Here is an example job submission script for 1 minute on 1 node:

#!/bin/bash

# Job info
#SBATCH --job-name=gs2
#SBATCH --nodes=1
#SBATCH --tasks-per-node=128
#SBATCH --cpus-per-task=1
#SBATCH --time=00:01:00

# Partition info
#SBATCH --account=<account>
#SBATCH --partition=standard

# Ensure simulation has access to libraries.
module load epcc-job-env
module restore /etc/cray-pe.d/PrgEnv-gnu

# Important: set OpenMP threads to 1, as we're not using OpenMP.
# This makes sure any libraries don't use threads
export OMP_NUM_THREADS=1

srun --distribution=block:block --hint=nomultithread gs2 <input file>

Note that the --distribution=block:block --hint=nomultithread arguments to srun are strongly recommended by the ARCHER2 team.

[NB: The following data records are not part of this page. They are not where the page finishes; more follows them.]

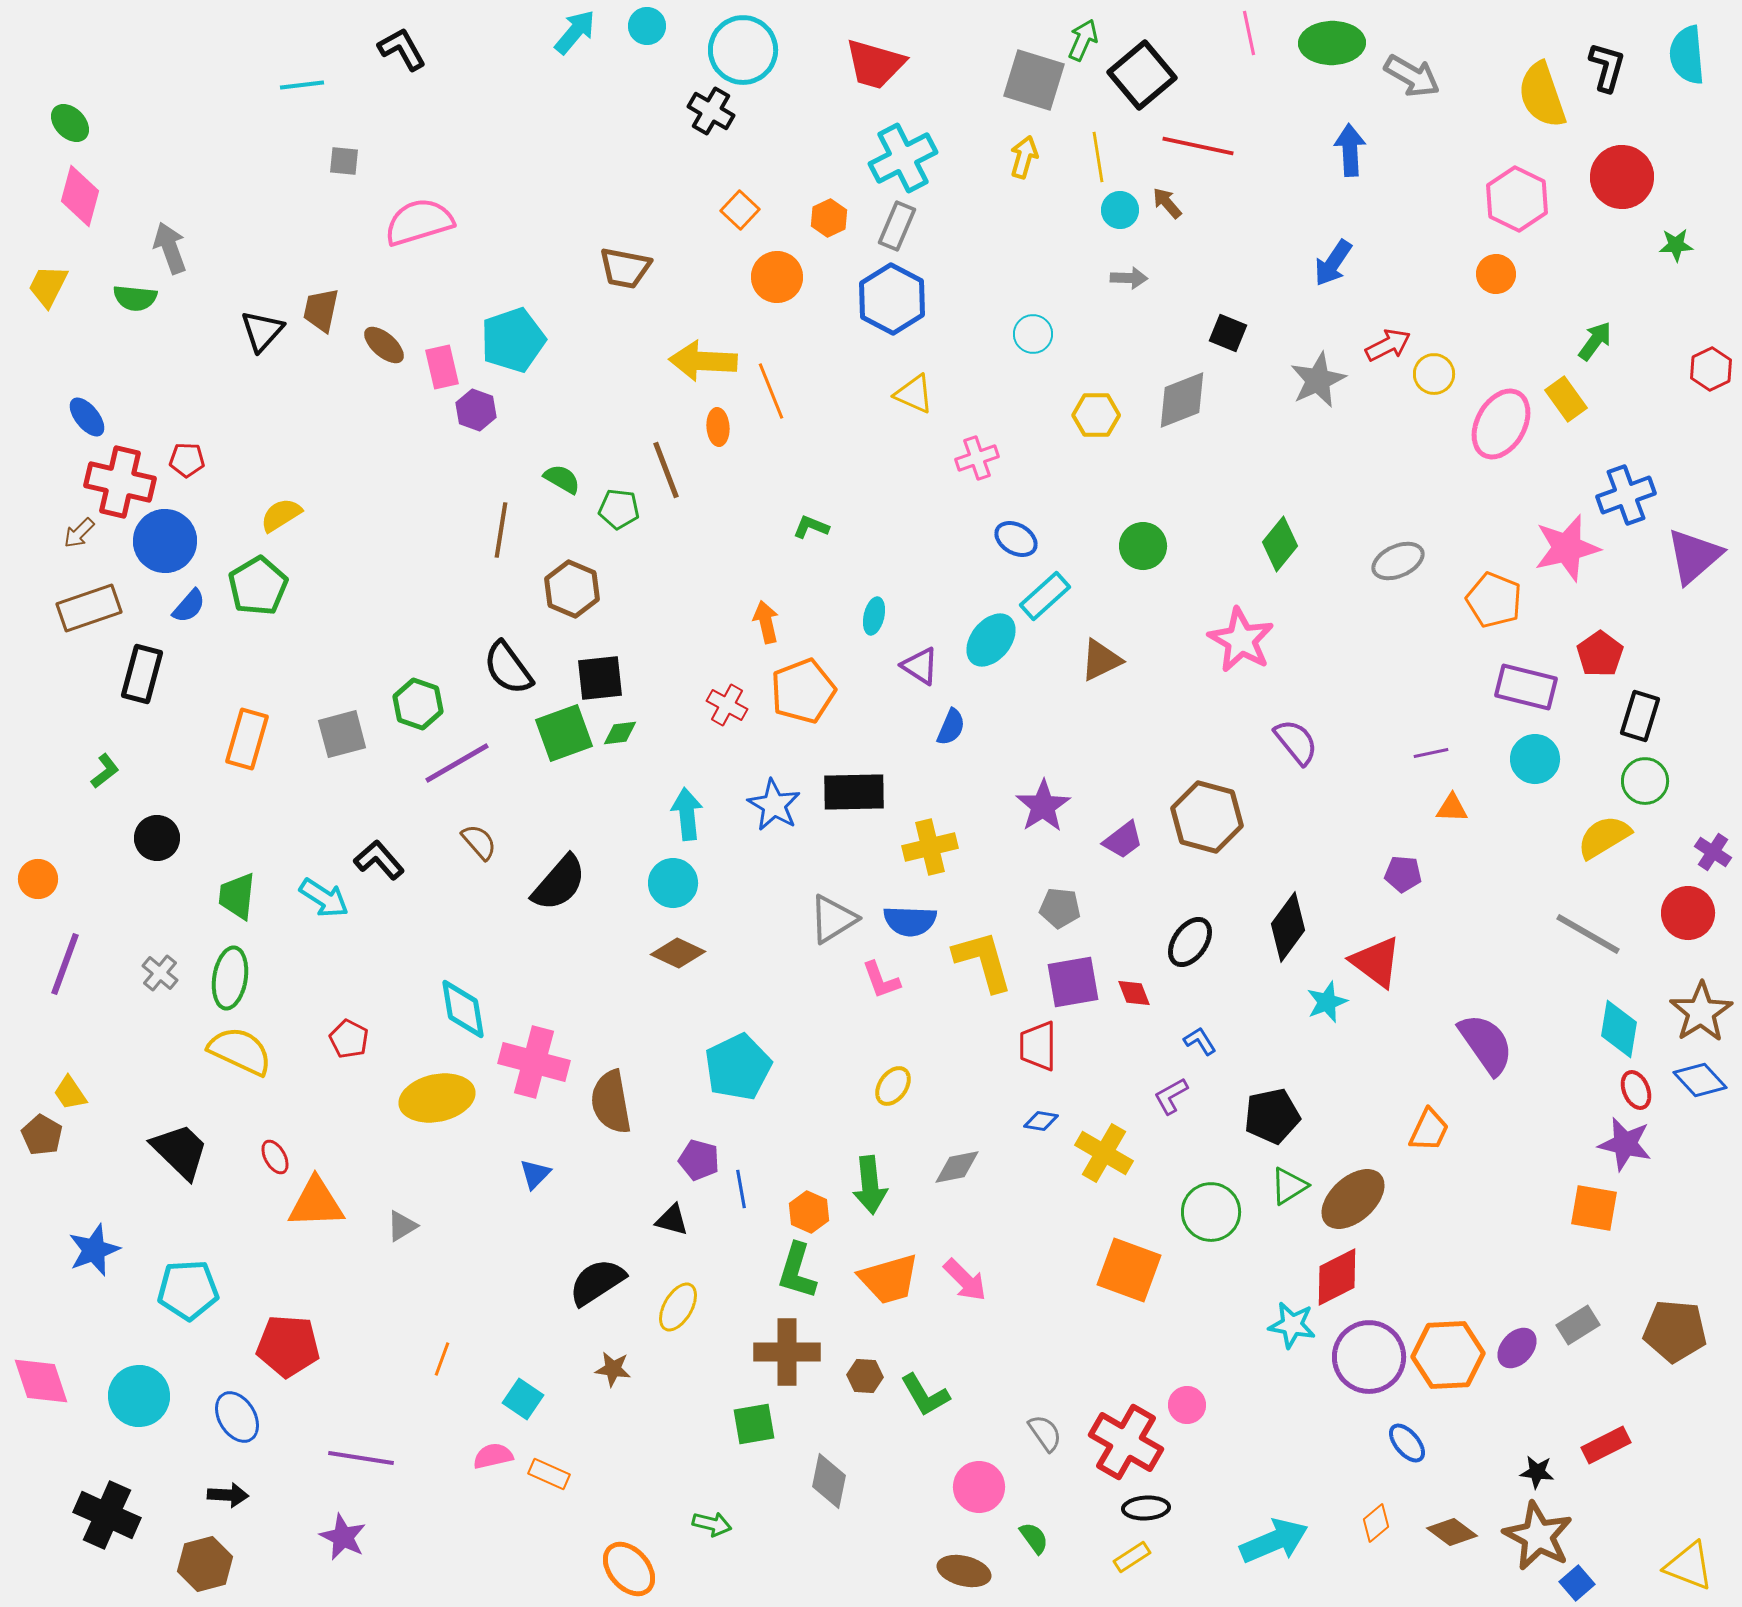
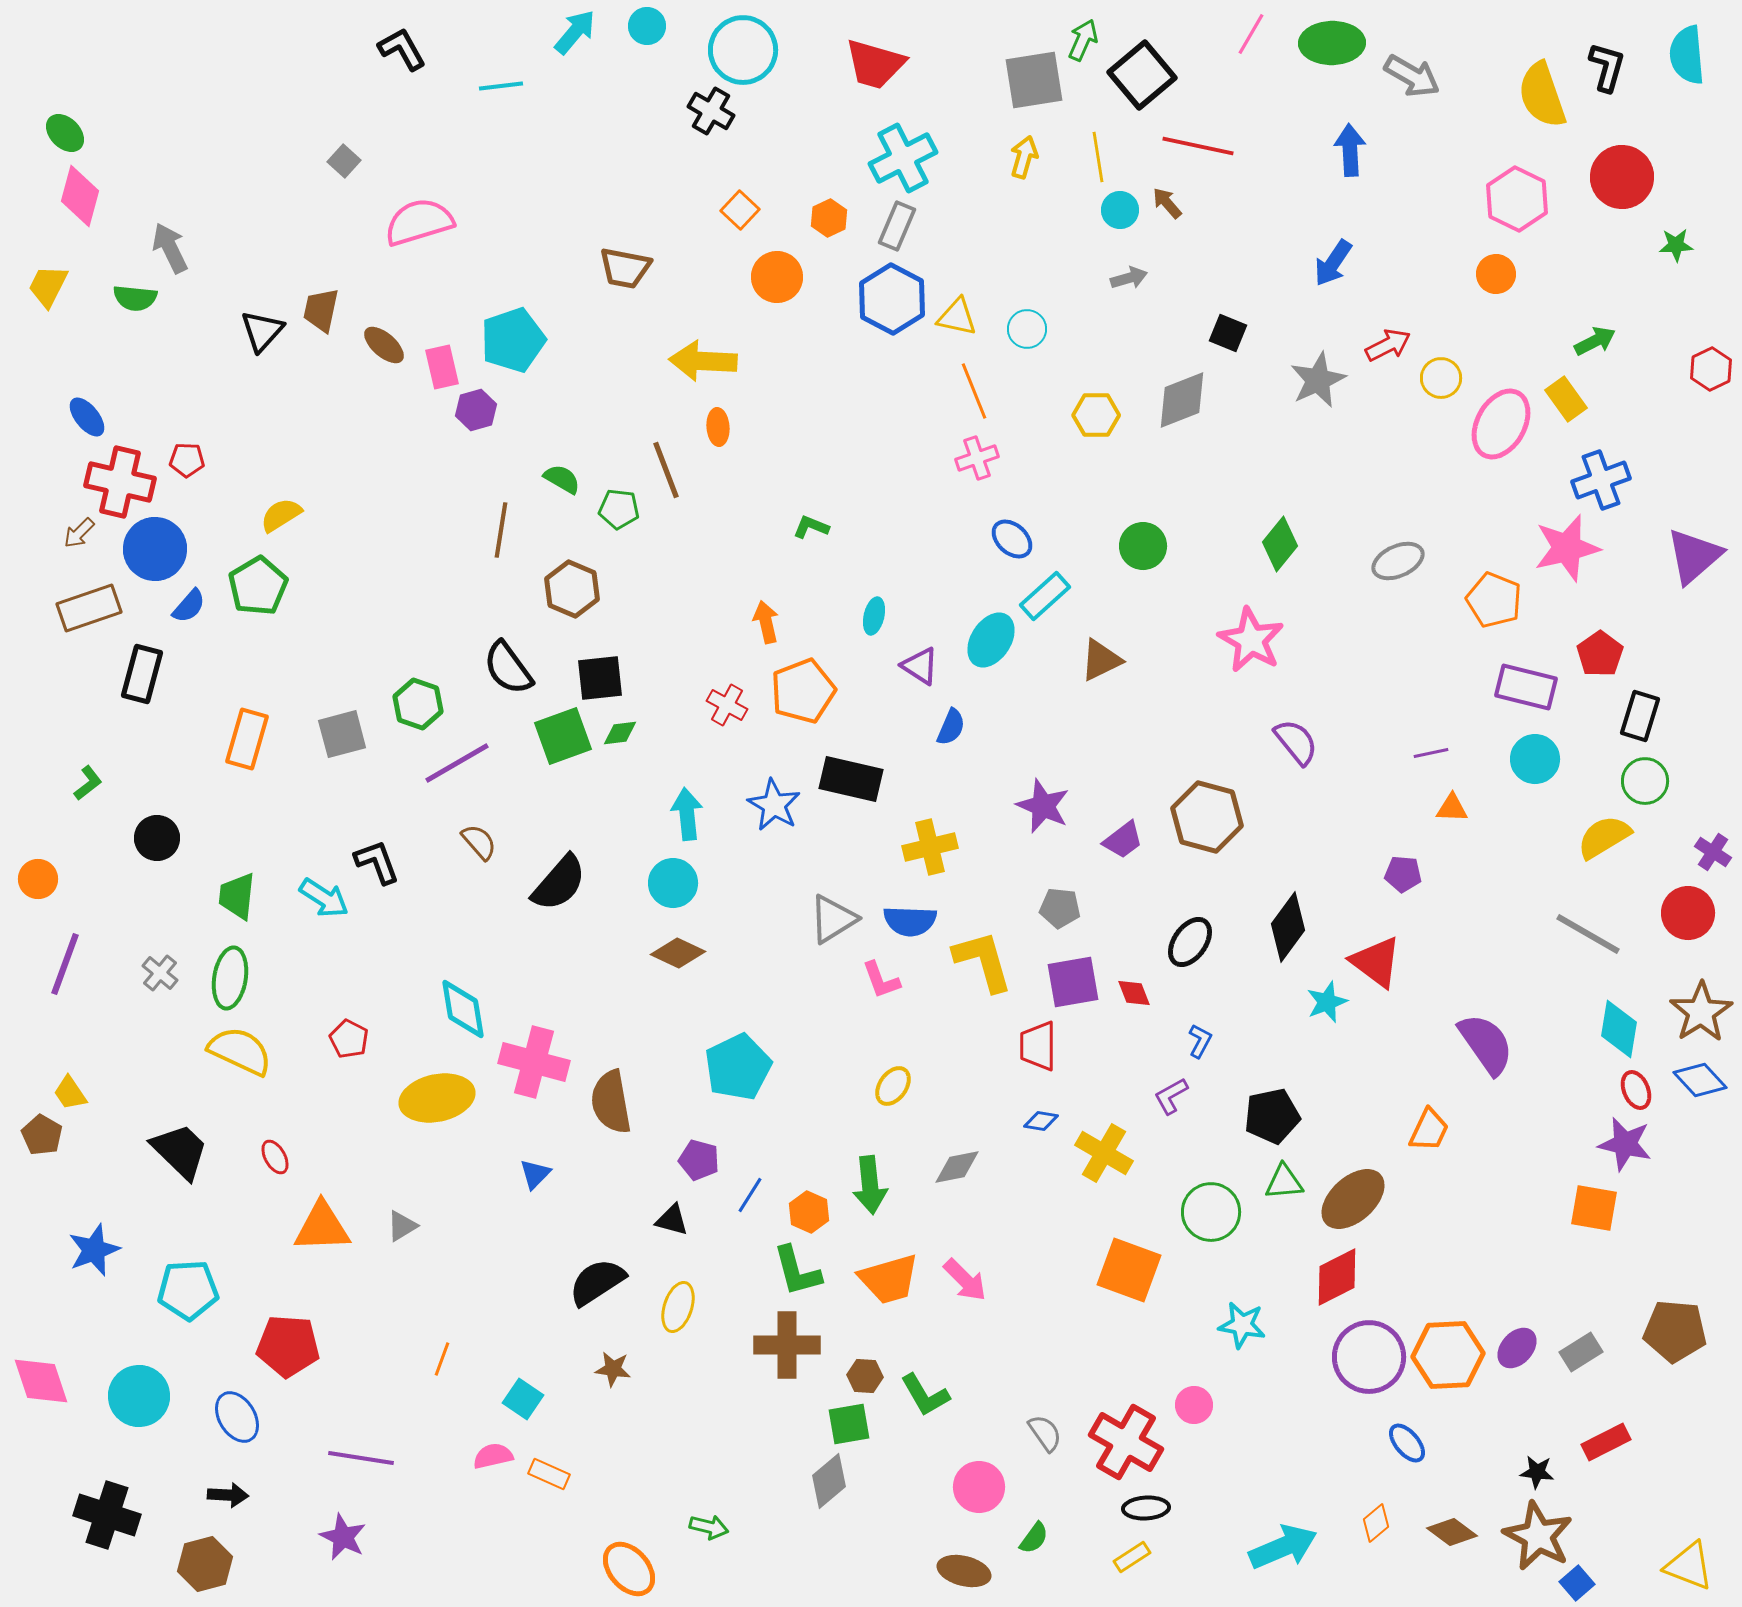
pink line at (1249, 33): moved 2 px right, 1 px down; rotated 42 degrees clockwise
gray square at (1034, 80): rotated 26 degrees counterclockwise
cyan line at (302, 85): moved 199 px right, 1 px down
green ellipse at (70, 123): moved 5 px left, 10 px down
gray square at (344, 161): rotated 36 degrees clockwise
gray arrow at (170, 248): rotated 6 degrees counterclockwise
gray arrow at (1129, 278): rotated 18 degrees counterclockwise
cyan circle at (1033, 334): moved 6 px left, 5 px up
green arrow at (1595, 341): rotated 27 degrees clockwise
yellow circle at (1434, 374): moved 7 px right, 4 px down
orange line at (771, 391): moved 203 px right
yellow triangle at (914, 394): moved 43 px right, 77 px up; rotated 12 degrees counterclockwise
purple hexagon at (476, 410): rotated 24 degrees clockwise
blue cross at (1626, 495): moved 25 px left, 15 px up
blue ellipse at (1016, 539): moved 4 px left; rotated 12 degrees clockwise
blue circle at (165, 541): moved 10 px left, 8 px down
cyan ellipse at (991, 640): rotated 6 degrees counterclockwise
pink star at (1241, 640): moved 10 px right
green square at (564, 733): moved 1 px left, 3 px down
green L-shape at (105, 771): moved 17 px left, 12 px down
black rectangle at (854, 792): moved 3 px left, 13 px up; rotated 14 degrees clockwise
purple star at (1043, 806): rotated 16 degrees counterclockwise
black L-shape at (379, 860): moved 2 px left, 2 px down; rotated 21 degrees clockwise
blue L-shape at (1200, 1041): rotated 60 degrees clockwise
green triangle at (1289, 1186): moved 5 px left, 4 px up; rotated 27 degrees clockwise
blue line at (741, 1189): moved 9 px right, 6 px down; rotated 42 degrees clockwise
orange triangle at (316, 1203): moved 6 px right, 24 px down
green L-shape at (797, 1271): rotated 32 degrees counterclockwise
yellow ellipse at (678, 1307): rotated 12 degrees counterclockwise
cyan star at (1292, 1325): moved 50 px left
gray rectangle at (1578, 1325): moved 3 px right, 27 px down
brown cross at (787, 1352): moved 7 px up
pink circle at (1187, 1405): moved 7 px right
green square at (754, 1424): moved 95 px right
red rectangle at (1606, 1445): moved 3 px up
gray diamond at (829, 1481): rotated 38 degrees clockwise
black cross at (107, 1515): rotated 6 degrees counterclockwise
green arrow at (712, 1524): moved 3 px left, 3 px down
green semicircle at (1034, 1538): rotated 72 degrees clockwise
cyan arrow at (1274, 1541): moved 9 px right, 6 px down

If you're developing GS2 and want to make sure your modified code remains on the backed-up home partition, don't forget to copy the gs2 executable on to the work partition first. You can do automatically by using another script as a wrapper to your actual job script.

Short Experiments

Sometimes you'd like to run a short simulation and find you spend more time waiting for it to get through the queue and start running than it actually takes to run the simulation. In that case, you can try using the short queue (which is called "Quality of Service" in SLURM jargon). You can do that by adding the following to your submission script:

# The following uses the short job partition, which can only be used for quick
jobs, but has a much sorter queue time
#SBATCH --reservation=shortqos
#SBATCH --qos=short

Note the queue limits in the documentation: 20 minutes on 8 nodes, and only Monday to Friday.

Underpopulating Nodes

Particularly large jobs may need more memory per core than available by default, in which case you will need to use fewer cores per node (also called "underpopulating the nodes"). Depending on your input parameters, you may also find that you can get better performance by underpopulating, however this is not guaranteed and not always worth it in terms of overall resource use. You should measure performance before underpopulating production jobs.

In order to use fewer cores per node you need to change a couple of SLURM parameters:

#SBATCH --nodes=2
#SBATCH --tasks-per-node=64
#SBATCH --cpus-per-task=2

This now uses 128 cores spread across two nodes. We use two cpus per task in order to spread the cores across both sockets in the node. If you want to underpopulate further, don't forget to increase --cpus-per-task proportionally to compensate.